## [Kutipan yang disediakan]
──────────────────────────────

Oleh: Halim HD

TAK SEDIKIT iklan dan informasi yang menjajakan perlunya suatu keluarga santai secara bersama. Juga tak sedikit ajakan itu berkaitan dengan bagaimana keluarga yang diidealkan dalam suatu ruang(an) dengan gambaran santai, ceria, bahkan nampak bahagia di antara sejumlah iklan barang-barang produksi. Keluarga menjadi icon bagi iklan untuk menjaring minat dan konsumen.

Mall sebagai bentuk dari ruang(an) publik dan ekonomi dalam konteks pendekatan posmo adalah salah satu wujud yang selalu diidentikan sebagai ruang(an) rekreasi dan ekonomi. Kemampuan politik ekonomi kontemporer dalam mewujudkan secara berdampingan antara ruang ekonomi dan ruang keluarga menjadi sesuatu yang sangat menarik. Ada dua hal dari wujud itu. Dalam sejarah sosial kita, pasar juga bukan hanya menciptakan mekanisme perekonomian tapi juga mekanisme sosial yang sangat akrab dengan lingkungan di mana pasar itu berada.

Dengan kata lain, jika kita menelisik dan melakukan pembenaran terhadap posisi dan wujud mall, maka sesungguhnya terjadi sejenis kesinambungan peristiwa sosial. Walaupun tentu saja antara pasar tradisisonal yang juga akrab dengan relasi keluarga dan lingkungan sosial dengan mall memiliki perbedaan yang substansial: suatu akumulasi kapital yang mengendalikan mall menciptakan mekanisme sosial dan ekonomi dan di balik itu terdapat “indoktrinasi sepihak” yang diselenggarakaan secara canggih.

Itulah perbedaan mendasar antara mall dengan pasar tradisional yang keseluruhan peristiwa dibentuk oleh ikatan sosial berdasarkan relasi personal yang sudah dikenal antara satu dengan lainnya. Dari hal itu juga pasar tradisional menjadi pusaran informasi antara warga dan antara tetangga dekat dan tetangga desa. Dalam dunia mall, informasi bukan datang dari warga, tapi by design oleh manajemen yang dikendalikan secara terpusat yang menentukan pilihan.

Kilasan ulasan di atas ingin mengajak kita semua untuk kembali memikirkan tentang bagaimana posisi dan fungsi ruang publik yang ada di sekitar kita. Jika kini begitu banyak keluarga berbondong-bondong mendatangi mall sebagai wilayah dan ruang(an) rekreasi, maka muncul pertanyaan: bisakah suatu kota menciptakan suatu ruang publik kebudayaan bagi kepentingan keluarga? Bisakah tata ruang perkotaan didisain untuk menciptakan suatu relasi kreatif antar-warga melalui kehadiran setiap keluarga dalam proses pendidikan informal melalui kegiatan kebudayaan? Dan kenapa pula begitu banyak keluarga justru menciptakan citra kepada anak-anaknya tentang budaya konsumerisme melalui ruang(an) mall?

Kilasan ulasan ini sekaligus juga ingin mengajak kepada Pemkot Banjarmasin khususnya tentang kebutuhan tata ruang publik kebudayaan dalam konteks relasi keluarga.

──────────────────────────────

## [Informasi yang diberikan]
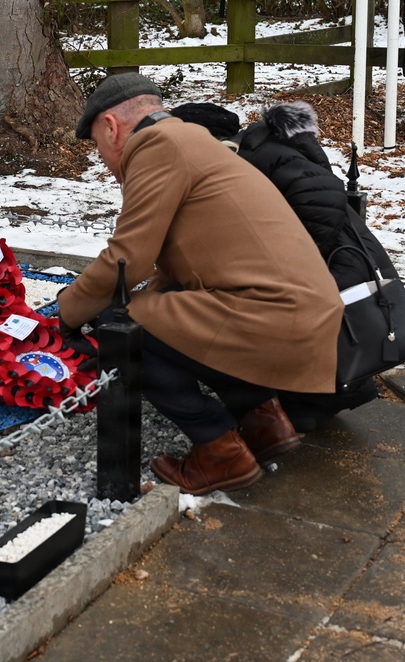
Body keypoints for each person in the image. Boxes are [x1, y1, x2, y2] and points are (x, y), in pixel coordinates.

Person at [59, 72, 345, 496]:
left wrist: (65, 313)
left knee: (120, 325)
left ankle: (219, 450)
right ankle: (264, 422)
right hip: (301, 313)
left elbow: (127, 259)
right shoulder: (190, 138)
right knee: (162, 312)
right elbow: (180, 269)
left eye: (98, 147)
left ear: (110, 126)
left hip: (274, 316)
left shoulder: (156, 146)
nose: (103, 160)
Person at [171, 100, 400, 430]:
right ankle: (327, 397)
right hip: (332, 260)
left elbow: (323, 198)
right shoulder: (250, 154)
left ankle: (330, 396)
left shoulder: (254, 155)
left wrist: (292, 263)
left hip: (333, 261)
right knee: (332, 335)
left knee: (327, 334)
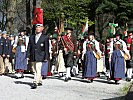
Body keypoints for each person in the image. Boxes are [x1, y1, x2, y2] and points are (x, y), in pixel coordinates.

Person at [27, 24, 49, 89]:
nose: (37, 29)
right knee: (34, 69)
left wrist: (46, 57)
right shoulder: (32, 37)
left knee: (38, 68)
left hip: (40, 55)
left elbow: (46, 48)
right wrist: (28, 55)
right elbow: (29, 47)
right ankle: (40, 80)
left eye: (39, 27)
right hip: (33, 55)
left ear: (42, 28)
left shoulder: (45, 37)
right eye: (37, 27)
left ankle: (35, 82)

──────────────────────────────

## [Butir tugas]
Jawablah pertanyaan berikut berdasarkan kutipan tentang mall dan pasar tradisional di atas.
1. Apa yang dijadikan ikon oleh iklan untuk menjaring minat dan konsumen?
2. Dalam dunia mall, dari mana informasi datang?
3. Pemerintah kota mana yang secara khusus diajak pada bagian akhir kutipan?

## [Jawaban akhir]
1. Keluarga.
2. Informasi datang by design dari manajemen yang dikendalikan secara terpusat dan menentukan pilihan, bukan dari warga.
3. Pemkot Banjarmasin.